_Problem_: Return each line of the material that contains the string "dist", matching case exactly.

_Input material_:
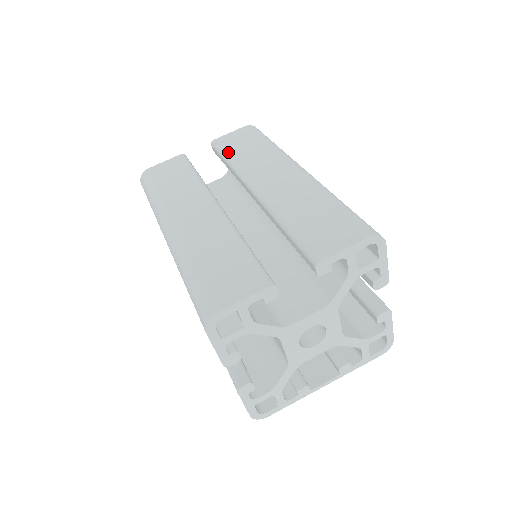
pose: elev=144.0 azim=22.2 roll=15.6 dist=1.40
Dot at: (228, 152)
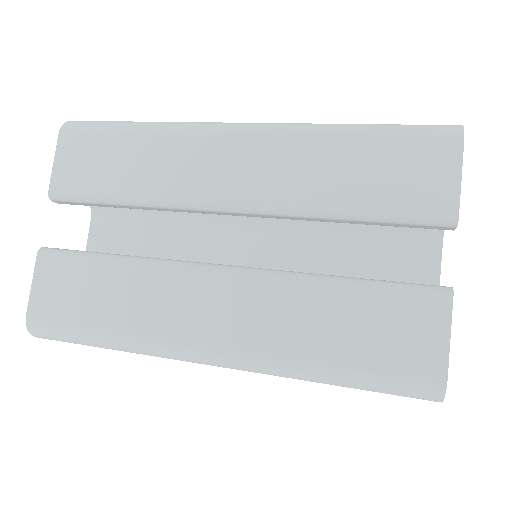
Dot at: (104, 191)
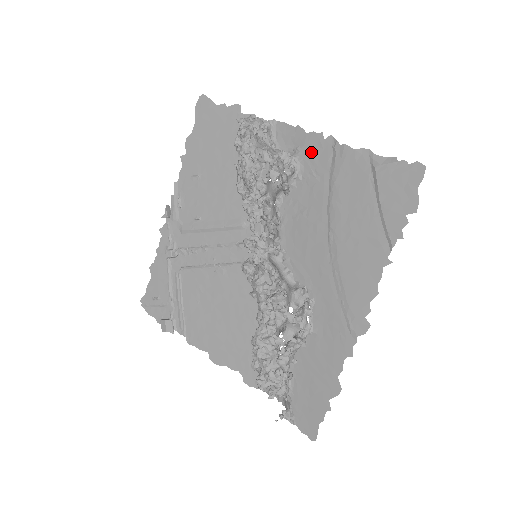
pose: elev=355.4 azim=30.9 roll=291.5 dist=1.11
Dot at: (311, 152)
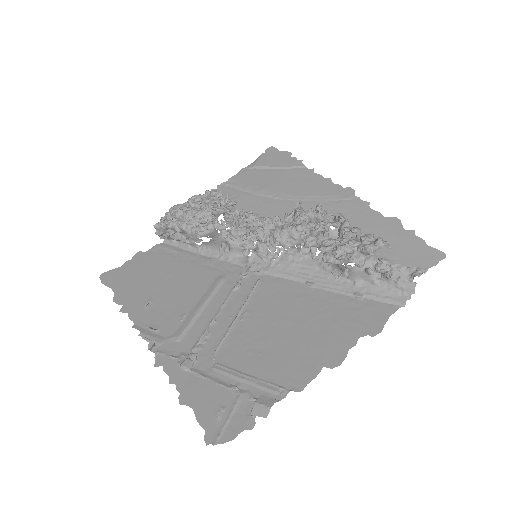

_Exercise solution_:
pose: elev=144.0 azim=22.2 roll=15.6 dist=1.40
pose: elev=355.4 azim=30.9 roll=291.5 dist=1.11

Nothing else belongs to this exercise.